Kyle’s Travel Tips
Throughout my trips, I’ve narrowed in on the things I do to make my travel most enjoyable!
Maintain a packing list
Counterintuitively, the more travel I do, the more anxious I get about packing. To counter this, I keep and update a packing list that I can check before leaving the house to feel confident that I’m not missing anything critical.
Here’s a copy :).
Use anchor activities
I like to have structure to my trips and schedule things in advance. The anticipation leading up to a trip is often just as enjoyable as the trip itself. The risk is that you over-plan and don’t have enough flexibility.
I counter this with Anchor Activities. Each day has one pre-planned activity. Since we know that we have a specific time and location, we can plan activities around that or just have down time.
Go with the flow
Expect the unexpected, and welcome it.
Flights get canceled. You might end up dragging luggage across a frozen ski town. Or booking a spontaneous hotel in Munich and making new friends over late-night beers. Those “off-script” moments are often the ones you remember most. Laugh when it goes sideways—it’s part of the adventure.
Pack a personal ritual
Whether it’s playing cards at camp, birdwatching with a parent, or journaling in the morning, having a small ritual gives you grounding on the go. Travel can be chaotic; your ritual is the familiar beat in new surroundings.
Before red-eye flights…
If I know that I’ll be on a red-eye flight, I have strict rules:
1. No alcohol
2. No eating if I plan to sleep within 3 hours
While it can be a bummer to miss these things – especially if you’re in business class – for me, it’s the difference between sleeping 2-3 hours vs 7-8.
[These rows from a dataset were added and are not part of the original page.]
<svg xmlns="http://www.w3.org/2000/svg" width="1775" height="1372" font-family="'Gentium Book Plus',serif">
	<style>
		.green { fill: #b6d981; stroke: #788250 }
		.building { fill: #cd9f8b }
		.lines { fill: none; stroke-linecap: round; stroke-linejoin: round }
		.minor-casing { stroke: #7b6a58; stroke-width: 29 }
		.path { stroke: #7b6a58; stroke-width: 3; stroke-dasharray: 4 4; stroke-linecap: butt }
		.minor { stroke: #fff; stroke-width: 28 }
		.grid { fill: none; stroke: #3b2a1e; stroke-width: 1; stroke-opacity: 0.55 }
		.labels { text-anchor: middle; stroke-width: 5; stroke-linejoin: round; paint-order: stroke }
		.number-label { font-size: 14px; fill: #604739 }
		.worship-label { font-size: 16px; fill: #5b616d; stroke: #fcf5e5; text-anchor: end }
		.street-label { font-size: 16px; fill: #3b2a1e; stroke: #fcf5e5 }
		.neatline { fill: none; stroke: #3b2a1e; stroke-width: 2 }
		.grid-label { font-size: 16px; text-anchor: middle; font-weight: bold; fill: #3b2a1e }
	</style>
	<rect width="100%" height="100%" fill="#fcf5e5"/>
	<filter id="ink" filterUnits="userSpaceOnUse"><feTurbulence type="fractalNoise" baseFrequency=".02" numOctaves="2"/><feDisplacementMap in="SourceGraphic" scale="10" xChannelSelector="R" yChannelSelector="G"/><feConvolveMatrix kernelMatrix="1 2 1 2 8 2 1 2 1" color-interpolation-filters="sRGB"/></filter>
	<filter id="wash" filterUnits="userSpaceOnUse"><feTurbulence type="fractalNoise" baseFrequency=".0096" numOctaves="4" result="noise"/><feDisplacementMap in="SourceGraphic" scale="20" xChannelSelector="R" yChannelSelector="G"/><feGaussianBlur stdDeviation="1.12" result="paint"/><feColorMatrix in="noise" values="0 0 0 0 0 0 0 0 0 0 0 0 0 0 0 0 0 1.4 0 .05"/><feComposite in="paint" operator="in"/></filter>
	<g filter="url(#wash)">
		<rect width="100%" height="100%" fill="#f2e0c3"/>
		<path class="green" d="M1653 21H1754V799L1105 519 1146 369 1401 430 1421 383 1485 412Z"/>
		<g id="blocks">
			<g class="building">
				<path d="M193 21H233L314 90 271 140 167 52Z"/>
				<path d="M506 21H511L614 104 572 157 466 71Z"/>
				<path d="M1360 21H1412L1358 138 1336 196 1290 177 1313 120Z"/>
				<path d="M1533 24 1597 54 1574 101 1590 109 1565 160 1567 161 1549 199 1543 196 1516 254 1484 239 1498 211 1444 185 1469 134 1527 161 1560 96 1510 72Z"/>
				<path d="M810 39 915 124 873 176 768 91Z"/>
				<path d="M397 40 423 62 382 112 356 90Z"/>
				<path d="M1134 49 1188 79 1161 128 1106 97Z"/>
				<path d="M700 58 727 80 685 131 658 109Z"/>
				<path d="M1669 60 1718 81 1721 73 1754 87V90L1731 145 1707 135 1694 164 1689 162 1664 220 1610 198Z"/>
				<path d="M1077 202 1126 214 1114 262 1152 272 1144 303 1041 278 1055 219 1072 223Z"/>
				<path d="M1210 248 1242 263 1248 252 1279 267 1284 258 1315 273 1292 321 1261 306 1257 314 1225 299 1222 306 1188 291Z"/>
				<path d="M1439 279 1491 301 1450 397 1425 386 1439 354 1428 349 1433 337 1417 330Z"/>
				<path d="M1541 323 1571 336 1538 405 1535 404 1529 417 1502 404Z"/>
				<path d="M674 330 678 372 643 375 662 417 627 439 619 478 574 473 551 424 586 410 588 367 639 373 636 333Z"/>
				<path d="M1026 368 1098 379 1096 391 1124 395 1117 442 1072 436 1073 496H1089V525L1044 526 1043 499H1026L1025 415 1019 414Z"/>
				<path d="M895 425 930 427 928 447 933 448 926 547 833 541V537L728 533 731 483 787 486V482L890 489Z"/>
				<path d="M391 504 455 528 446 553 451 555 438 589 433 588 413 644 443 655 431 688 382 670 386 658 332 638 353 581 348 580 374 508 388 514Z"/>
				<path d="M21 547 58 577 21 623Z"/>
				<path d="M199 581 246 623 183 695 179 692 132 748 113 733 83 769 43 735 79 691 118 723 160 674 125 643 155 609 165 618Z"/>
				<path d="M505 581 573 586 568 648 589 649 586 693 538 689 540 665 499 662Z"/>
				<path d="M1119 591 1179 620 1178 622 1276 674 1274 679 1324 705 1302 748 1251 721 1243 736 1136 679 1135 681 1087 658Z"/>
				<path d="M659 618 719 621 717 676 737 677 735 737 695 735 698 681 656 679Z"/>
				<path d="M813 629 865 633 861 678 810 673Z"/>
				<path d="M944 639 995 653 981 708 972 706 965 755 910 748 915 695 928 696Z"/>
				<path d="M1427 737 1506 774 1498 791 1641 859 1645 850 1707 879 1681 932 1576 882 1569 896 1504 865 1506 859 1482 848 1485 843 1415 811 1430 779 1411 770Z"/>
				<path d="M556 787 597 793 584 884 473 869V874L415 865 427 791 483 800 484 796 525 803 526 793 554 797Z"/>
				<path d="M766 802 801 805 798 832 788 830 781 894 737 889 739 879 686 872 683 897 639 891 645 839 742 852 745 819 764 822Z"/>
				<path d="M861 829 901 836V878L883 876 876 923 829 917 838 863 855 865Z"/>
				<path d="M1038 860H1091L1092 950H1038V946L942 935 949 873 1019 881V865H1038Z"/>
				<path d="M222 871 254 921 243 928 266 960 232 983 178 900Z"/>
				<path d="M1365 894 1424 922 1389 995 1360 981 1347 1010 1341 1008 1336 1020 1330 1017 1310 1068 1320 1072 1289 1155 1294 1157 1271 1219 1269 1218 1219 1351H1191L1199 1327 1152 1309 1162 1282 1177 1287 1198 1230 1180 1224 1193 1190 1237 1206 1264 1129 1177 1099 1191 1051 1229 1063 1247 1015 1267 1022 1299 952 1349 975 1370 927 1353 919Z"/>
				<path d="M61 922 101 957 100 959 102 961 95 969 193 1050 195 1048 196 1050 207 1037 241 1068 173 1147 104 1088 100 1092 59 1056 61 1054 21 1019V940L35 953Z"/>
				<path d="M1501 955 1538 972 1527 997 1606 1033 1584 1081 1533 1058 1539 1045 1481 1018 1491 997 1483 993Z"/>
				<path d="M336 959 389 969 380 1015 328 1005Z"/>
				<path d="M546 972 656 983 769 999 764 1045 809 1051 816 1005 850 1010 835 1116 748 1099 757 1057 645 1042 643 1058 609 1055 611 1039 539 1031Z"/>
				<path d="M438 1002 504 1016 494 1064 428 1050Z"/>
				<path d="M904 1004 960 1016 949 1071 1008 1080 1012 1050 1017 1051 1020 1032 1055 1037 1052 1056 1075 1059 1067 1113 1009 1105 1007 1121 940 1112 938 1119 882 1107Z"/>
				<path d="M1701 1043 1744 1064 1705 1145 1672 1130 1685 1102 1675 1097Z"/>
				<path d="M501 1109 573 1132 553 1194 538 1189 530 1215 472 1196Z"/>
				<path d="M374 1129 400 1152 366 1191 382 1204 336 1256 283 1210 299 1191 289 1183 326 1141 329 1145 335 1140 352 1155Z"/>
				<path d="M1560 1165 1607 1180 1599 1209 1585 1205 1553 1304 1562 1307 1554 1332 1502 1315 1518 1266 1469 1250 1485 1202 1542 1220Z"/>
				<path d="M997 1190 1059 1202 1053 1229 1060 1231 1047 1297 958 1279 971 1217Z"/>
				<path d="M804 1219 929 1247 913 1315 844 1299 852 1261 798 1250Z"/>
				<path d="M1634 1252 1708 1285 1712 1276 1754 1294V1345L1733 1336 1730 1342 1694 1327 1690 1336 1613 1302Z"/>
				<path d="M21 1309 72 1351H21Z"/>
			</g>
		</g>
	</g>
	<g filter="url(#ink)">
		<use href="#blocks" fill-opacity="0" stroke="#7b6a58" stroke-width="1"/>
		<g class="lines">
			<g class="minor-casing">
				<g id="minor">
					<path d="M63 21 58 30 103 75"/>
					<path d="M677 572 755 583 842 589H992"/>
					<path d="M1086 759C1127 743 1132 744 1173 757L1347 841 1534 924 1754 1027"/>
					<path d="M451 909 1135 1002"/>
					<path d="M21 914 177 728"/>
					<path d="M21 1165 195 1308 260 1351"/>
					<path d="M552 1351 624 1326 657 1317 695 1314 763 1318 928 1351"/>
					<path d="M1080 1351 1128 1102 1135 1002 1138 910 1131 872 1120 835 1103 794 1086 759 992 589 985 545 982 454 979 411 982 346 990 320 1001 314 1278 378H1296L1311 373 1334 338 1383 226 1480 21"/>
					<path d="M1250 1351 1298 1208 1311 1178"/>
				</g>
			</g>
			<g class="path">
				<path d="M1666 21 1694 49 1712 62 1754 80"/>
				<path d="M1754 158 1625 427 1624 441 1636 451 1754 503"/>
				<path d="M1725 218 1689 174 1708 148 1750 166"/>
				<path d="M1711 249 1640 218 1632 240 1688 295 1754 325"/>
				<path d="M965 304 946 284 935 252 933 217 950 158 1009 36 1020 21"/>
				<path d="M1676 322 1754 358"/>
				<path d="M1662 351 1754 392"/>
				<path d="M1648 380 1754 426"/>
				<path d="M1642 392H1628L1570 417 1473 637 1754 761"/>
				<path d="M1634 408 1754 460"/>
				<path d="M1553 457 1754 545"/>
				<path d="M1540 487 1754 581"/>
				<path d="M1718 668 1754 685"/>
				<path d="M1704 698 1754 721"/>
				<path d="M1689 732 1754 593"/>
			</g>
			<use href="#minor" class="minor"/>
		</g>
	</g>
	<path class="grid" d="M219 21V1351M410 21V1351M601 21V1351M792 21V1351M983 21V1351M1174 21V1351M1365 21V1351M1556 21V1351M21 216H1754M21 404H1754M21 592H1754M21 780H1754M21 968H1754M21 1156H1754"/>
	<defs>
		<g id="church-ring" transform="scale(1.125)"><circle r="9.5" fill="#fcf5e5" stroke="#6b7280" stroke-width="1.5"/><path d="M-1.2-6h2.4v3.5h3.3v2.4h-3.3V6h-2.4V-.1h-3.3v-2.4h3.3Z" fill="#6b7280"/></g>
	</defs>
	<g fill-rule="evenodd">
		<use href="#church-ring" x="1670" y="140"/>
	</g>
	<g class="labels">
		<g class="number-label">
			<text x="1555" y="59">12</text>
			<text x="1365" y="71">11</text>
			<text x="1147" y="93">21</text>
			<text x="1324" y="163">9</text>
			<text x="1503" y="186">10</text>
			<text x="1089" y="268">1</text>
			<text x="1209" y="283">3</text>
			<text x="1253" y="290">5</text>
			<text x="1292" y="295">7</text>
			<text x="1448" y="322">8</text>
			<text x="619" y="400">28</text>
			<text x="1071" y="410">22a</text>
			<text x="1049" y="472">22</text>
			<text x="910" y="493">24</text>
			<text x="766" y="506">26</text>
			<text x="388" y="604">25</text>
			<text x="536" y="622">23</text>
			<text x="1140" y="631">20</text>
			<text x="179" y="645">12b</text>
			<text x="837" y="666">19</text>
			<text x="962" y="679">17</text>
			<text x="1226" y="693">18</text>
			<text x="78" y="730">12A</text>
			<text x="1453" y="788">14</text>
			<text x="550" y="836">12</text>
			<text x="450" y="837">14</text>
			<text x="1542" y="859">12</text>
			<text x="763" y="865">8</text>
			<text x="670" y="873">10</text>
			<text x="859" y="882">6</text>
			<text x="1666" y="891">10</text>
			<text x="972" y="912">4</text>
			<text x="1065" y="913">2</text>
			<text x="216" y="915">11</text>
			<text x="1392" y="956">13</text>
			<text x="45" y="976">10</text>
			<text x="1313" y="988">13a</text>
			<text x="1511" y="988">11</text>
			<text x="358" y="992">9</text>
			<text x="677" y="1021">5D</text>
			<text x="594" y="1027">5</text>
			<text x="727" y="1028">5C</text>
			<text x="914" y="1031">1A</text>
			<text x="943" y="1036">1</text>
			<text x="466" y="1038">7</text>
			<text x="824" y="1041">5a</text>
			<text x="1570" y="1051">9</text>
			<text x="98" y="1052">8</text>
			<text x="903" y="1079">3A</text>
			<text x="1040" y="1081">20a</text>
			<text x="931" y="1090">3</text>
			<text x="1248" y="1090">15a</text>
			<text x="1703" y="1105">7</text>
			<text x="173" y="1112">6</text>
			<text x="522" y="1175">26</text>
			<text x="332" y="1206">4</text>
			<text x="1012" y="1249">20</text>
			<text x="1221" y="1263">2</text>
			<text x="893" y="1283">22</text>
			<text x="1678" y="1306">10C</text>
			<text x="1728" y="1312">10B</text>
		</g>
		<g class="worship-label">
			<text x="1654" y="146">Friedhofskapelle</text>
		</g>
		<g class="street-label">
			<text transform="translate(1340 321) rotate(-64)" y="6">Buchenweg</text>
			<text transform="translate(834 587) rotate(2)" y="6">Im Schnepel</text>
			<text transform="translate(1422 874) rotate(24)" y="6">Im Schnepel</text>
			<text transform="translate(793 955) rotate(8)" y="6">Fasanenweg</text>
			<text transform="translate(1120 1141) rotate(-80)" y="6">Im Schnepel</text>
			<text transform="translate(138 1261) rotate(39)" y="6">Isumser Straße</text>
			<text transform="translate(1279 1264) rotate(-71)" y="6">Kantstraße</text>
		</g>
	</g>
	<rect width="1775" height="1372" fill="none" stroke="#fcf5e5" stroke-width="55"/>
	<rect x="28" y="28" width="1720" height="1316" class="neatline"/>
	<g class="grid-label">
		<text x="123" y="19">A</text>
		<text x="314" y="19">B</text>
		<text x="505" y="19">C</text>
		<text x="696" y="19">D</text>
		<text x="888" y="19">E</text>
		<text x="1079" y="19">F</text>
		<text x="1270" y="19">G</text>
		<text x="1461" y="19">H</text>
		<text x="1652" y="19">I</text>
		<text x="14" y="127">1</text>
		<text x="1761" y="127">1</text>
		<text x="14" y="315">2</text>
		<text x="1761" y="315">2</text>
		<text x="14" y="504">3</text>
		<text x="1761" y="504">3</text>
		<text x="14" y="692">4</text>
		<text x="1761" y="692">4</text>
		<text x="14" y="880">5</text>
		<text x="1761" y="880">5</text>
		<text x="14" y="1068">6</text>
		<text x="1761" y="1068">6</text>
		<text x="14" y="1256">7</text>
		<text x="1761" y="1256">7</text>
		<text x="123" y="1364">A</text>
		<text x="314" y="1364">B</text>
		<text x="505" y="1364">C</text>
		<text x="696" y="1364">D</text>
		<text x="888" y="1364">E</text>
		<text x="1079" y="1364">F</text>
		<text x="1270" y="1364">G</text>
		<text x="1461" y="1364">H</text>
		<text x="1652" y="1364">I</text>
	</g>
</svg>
Balance movement and stillness
I aim to experience something new, have fun, make a memory, and feel revitalized every day.
That last one? It’s the trickiest. Leave space for “nothing”—quiet mornings, slow walks, hammocks, or saunas. You need both energy and pause to make a trip whole.
Make space for others’ stories
On a lot of my trips, I’ve invited family or friends to join. Give them space to shape the trip, too. Whether it’s helping someone get scuba certified or watching your parents try pasties for the first time, seeing others light up is part of the reward.